Curated by Diana Ali at Art Center Caravel, ARTE.M Association, Funchal, Madeira, Portugal 2024 & Arthall, Victoria, Gozo, Malta 2025

Concept:

We are facing many barriers globally where our identities are being bruised, rejected, and turned away. This leaves a tension for bodies, thoughts, and circumstances to be accepted and co-exist. Artists have been invited to contest and question what it means to face barriers. Often our artworks have been declined from being shown and exhibited. This exhibition gives an opportunity for the art to migrate. There may not be a utopia, but there are ways of overcoming barriers. Imagine the artwork being personified. What would it say if it had freedom of movement, no immigration law, finding asylum and a sense of belonging without being displaced? A fantastic array of international artists come together in one space to question, confront and seek sanctuary through their artwork.

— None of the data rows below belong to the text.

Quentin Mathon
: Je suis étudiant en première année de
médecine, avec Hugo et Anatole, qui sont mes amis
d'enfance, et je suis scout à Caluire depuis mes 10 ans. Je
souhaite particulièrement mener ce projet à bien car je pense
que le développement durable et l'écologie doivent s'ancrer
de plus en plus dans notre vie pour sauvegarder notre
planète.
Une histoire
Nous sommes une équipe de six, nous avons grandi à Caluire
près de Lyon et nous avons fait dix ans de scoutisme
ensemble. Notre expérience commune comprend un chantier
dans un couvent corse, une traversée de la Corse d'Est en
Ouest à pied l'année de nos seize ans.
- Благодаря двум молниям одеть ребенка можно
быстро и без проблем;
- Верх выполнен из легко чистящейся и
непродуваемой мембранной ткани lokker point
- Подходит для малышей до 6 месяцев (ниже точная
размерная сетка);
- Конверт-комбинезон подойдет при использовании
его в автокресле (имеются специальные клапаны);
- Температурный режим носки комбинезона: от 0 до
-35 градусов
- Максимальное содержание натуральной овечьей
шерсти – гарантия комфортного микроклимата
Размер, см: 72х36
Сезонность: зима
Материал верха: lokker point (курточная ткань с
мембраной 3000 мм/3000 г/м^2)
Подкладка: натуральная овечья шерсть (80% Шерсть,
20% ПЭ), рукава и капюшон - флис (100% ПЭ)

Exhibition information/Flyer:

Exhibition information/Flyer:

UPDATE 2025

In 2024, a majority of the work was detained by the Portuguese customs on the way to be exhibited in Madeira. The artwork did not have a freedom to roam. In 2025, the art hopes to confront crossings and overcome barriers by having the opportunity to be exhibited at Arthall, Malta.

Douglas McCulloh (California, US)

Gulls: 01-01-2013; US/ Mexico border

Archival pigment print (50.8 x 33.8cm)

Gulls: 04-26-2017; US/ Mexico border

Archival pigment print (50.8 x 33.8cm)



I wait on the militarized beach and absorb the slow roll of the Pacific waves. Cameras sit on high towers, armed officers on all-terrain vehicles. Razor wire glints in the sun. But above, white gulls float back and forth across the barrier—untethered, beyond control, aloft, ideas of a better idea. When they wheel toward the border, I make another image of freedom.

This is where the California-Mexico border slices into the Pacific Ocean. It’s difficult to reach—an hours-long hike through the Tijuana River floodplain, repeated questioning by green-shirted, jeep-borne U.S. Immigration Enforcement Officers. The place is symbolic, actual, brutal, addictive. I’ve returned repeatedly.